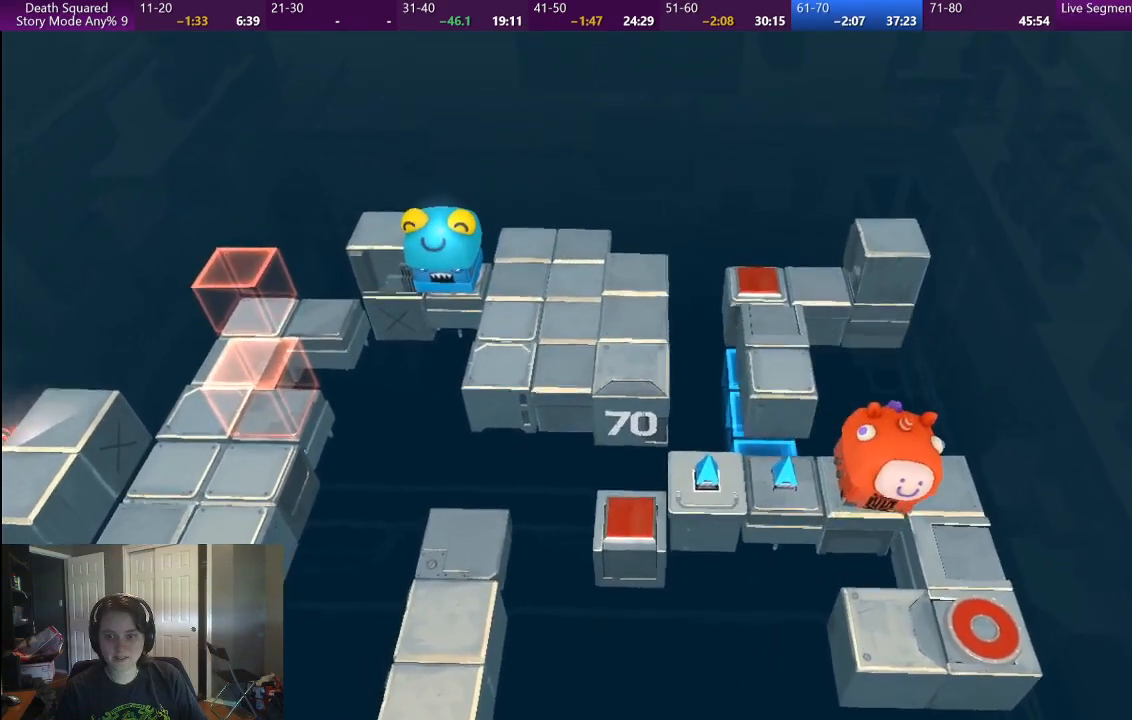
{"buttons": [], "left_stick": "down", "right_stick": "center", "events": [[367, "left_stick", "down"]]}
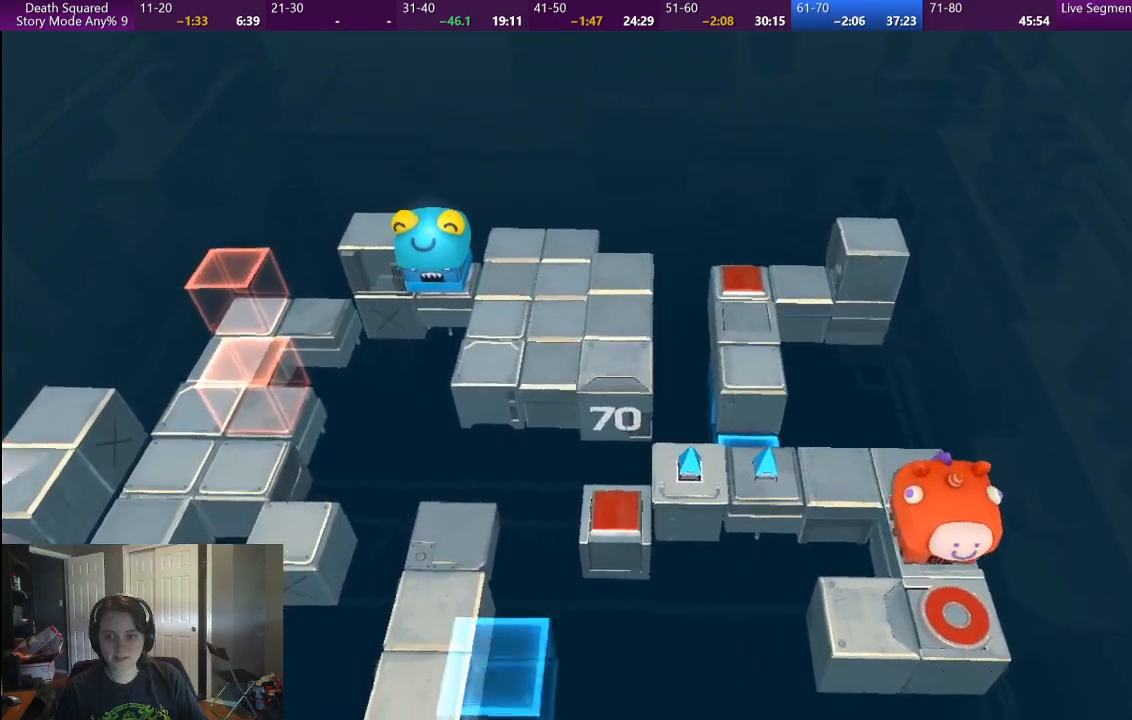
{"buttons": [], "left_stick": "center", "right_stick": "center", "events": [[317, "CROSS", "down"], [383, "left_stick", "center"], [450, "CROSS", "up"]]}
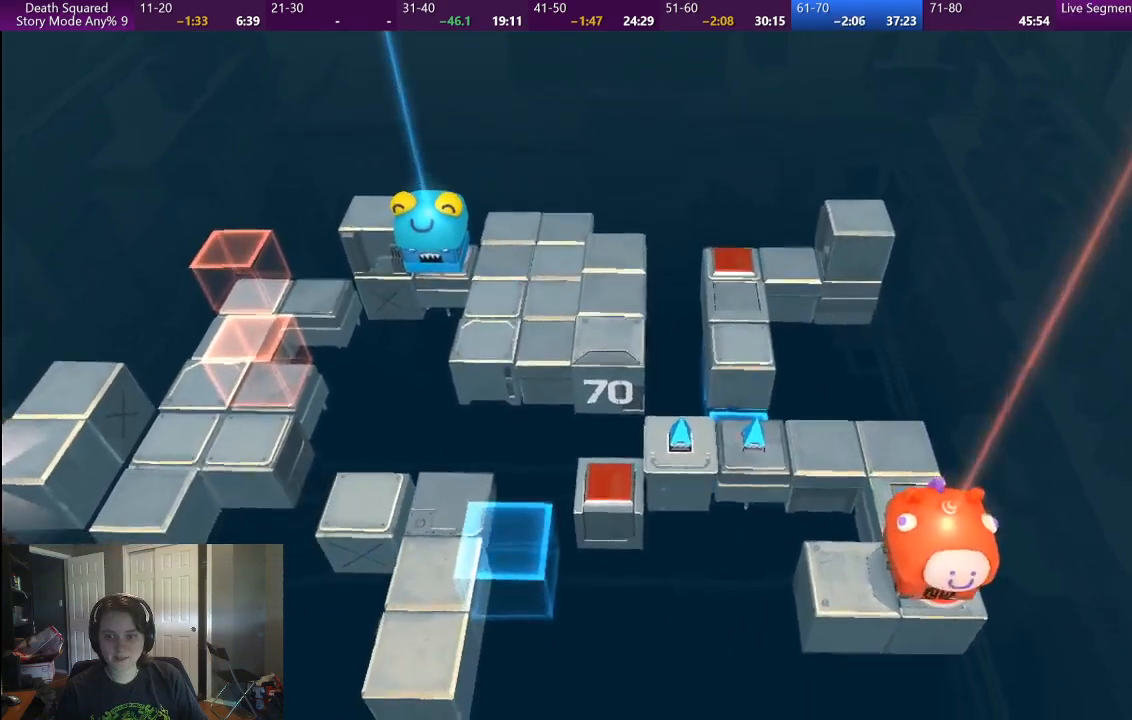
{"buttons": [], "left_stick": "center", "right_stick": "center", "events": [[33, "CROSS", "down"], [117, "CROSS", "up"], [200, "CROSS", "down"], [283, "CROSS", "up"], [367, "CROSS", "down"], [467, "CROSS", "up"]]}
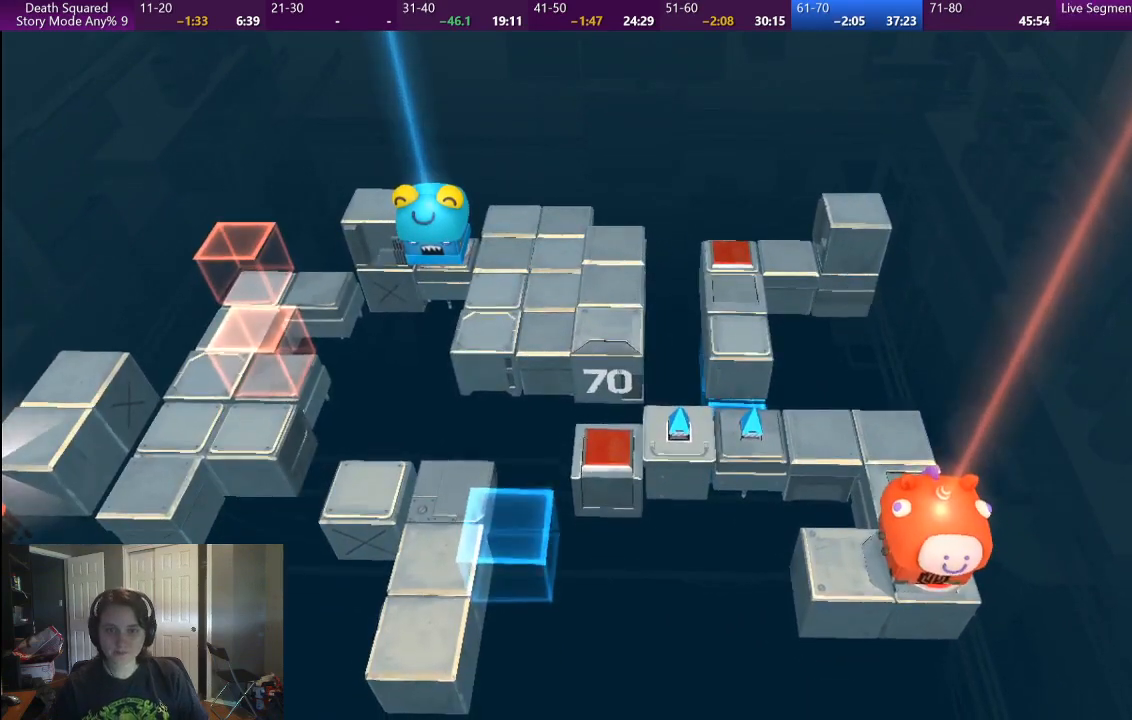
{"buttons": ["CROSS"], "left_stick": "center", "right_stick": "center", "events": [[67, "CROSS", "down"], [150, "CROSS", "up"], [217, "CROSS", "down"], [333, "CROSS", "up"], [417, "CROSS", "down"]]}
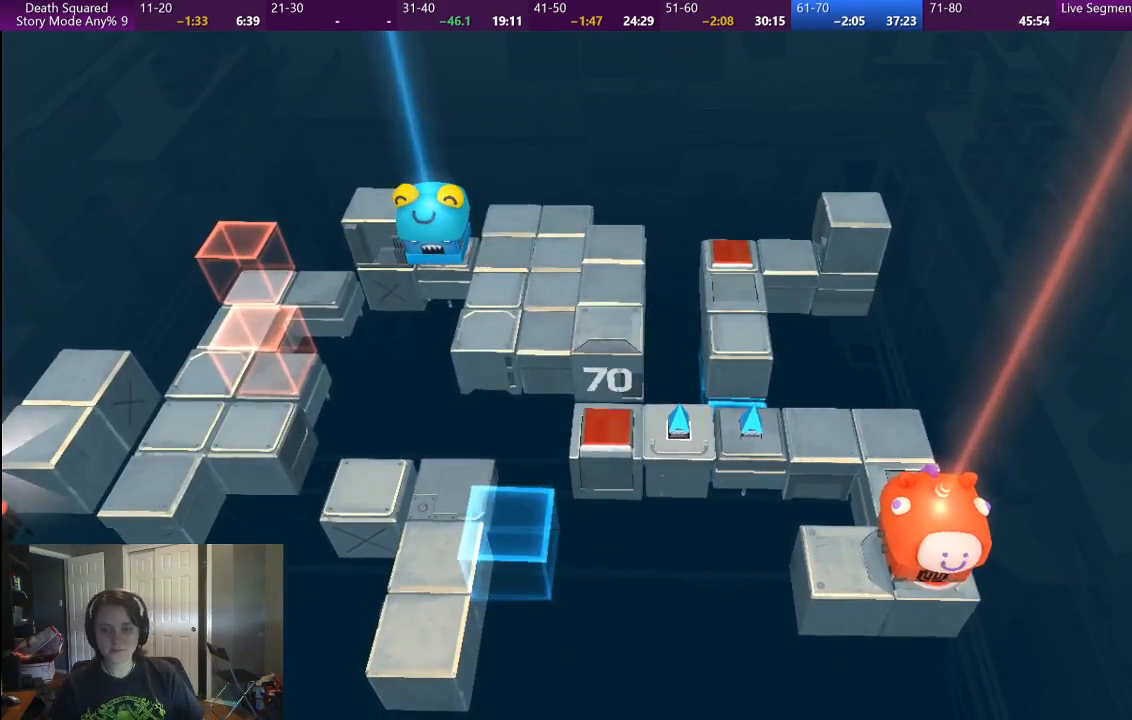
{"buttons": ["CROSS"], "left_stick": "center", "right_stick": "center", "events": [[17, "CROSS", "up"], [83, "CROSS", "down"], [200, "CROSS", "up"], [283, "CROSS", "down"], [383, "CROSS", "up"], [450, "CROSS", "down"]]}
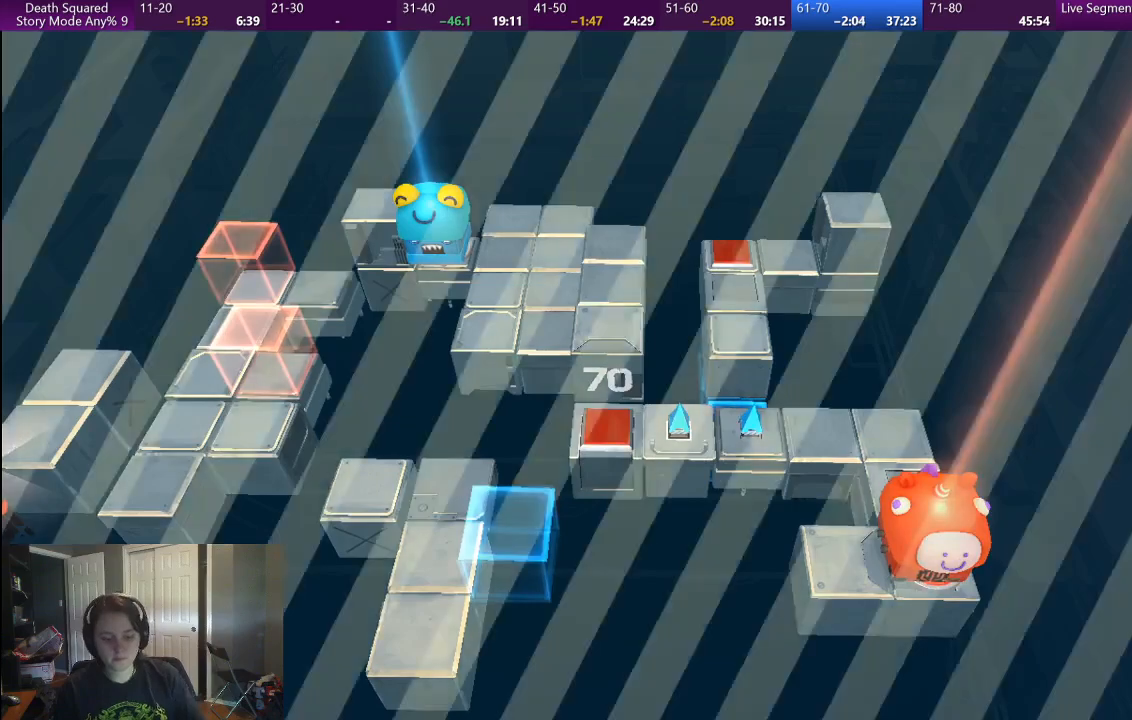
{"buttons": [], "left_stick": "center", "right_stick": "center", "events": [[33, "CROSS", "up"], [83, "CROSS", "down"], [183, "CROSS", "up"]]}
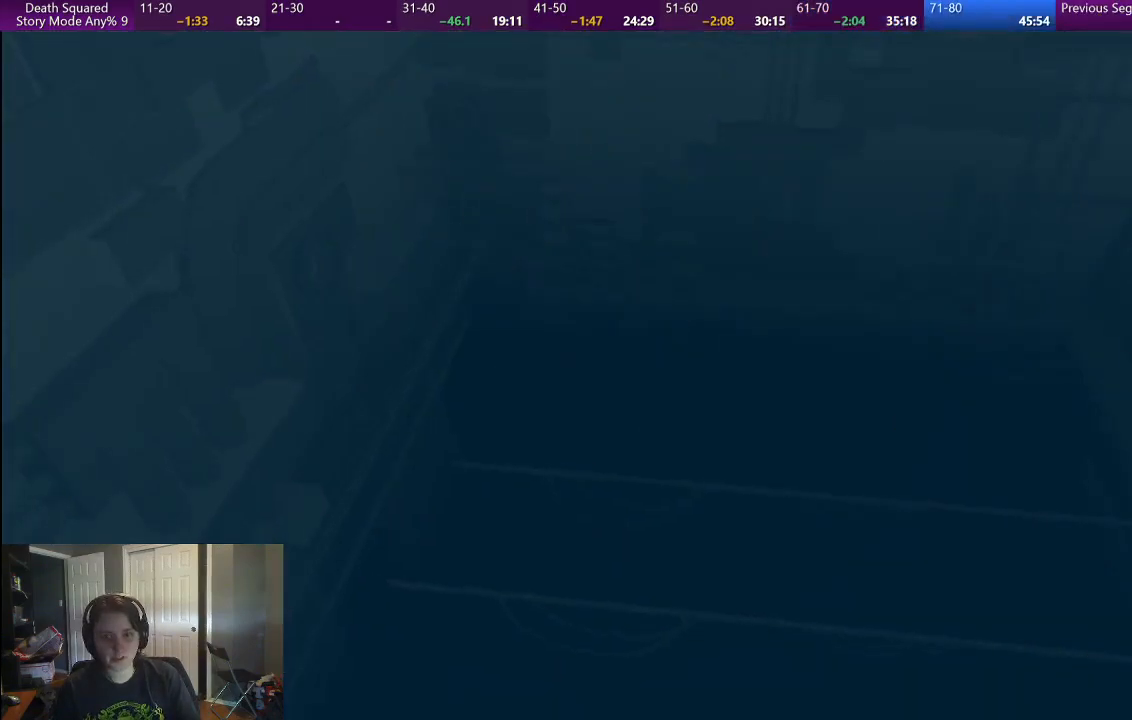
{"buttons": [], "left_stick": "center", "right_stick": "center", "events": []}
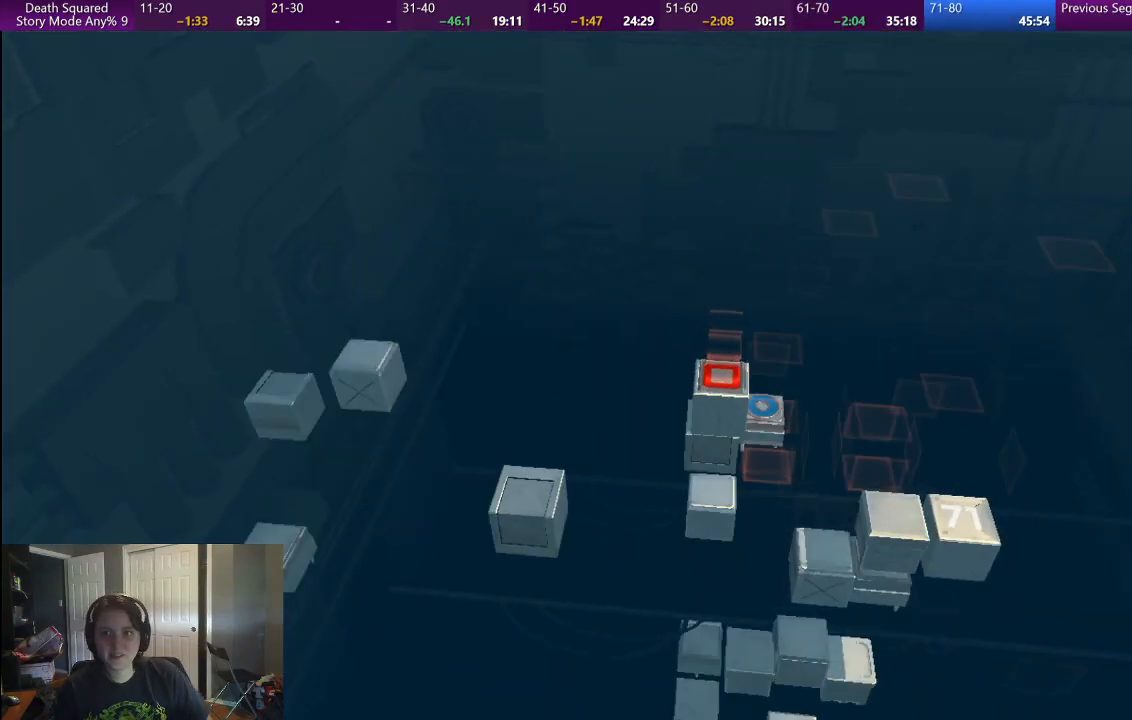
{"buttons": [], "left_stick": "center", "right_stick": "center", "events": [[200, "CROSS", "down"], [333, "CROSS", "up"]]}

::::

From the first line to the last, retype the material exactly and exclude the pictures.

▶ **Exercise solution**
{"buttons": [], "left_stick": "down", "right_stick": "center", "events": [[367, "left_stick", "down"]]}
{"buttons": [], "left_stick": "center", "right_stick": "center", "events": [[317, "CROSS", "down"], [383, "left_stick", "center"], [450, "CROSS", "up"]]}
{"buttons": [], "left_stick": "center", "right_stick": "center", "events": [[33, "CROSS", "down"], [117, "CROSS", "up"], [200, "CROSS", "down"], [283, "CROSS", "up"], [367, "CROSS", "down"], [467, "CROSS", "up"]]}
{"buttons": ["CROSS"], "left_stick": "center", "right_stick": "center", "events": [[67, "CROSS", "down"], [150, "CROSS", "up"], [217, "CROSS", "down"], [333, "CROSS", "up"], [417, "CROSS", "down"]]}
{"buttons": ["CROSS"], "left_stick": "center", "right_stick": "center", "events": [[17, "CROSS", "up"], [83, "CROSS", "down"], [200, "CROSS", "up"], [283, "CROSS", "down"], [383, "CROSS", "up"], [450, "CROSS", "down"]]}
{"buttons": [], "left_stick": "center", "right_stick": "center", "events": [[33, "CROSS", "up"], [83, "CROSS", "down"], [183, "CROSS", "up"]]}
{"buttons": [], "left_stick": "center", "right_stick": "center", "events": []}
{"buttons": [], "left_stick": "center", "right_stick": "center", "events": [[200, "CROSS", "down"], [333, "CROSS", "up"]]}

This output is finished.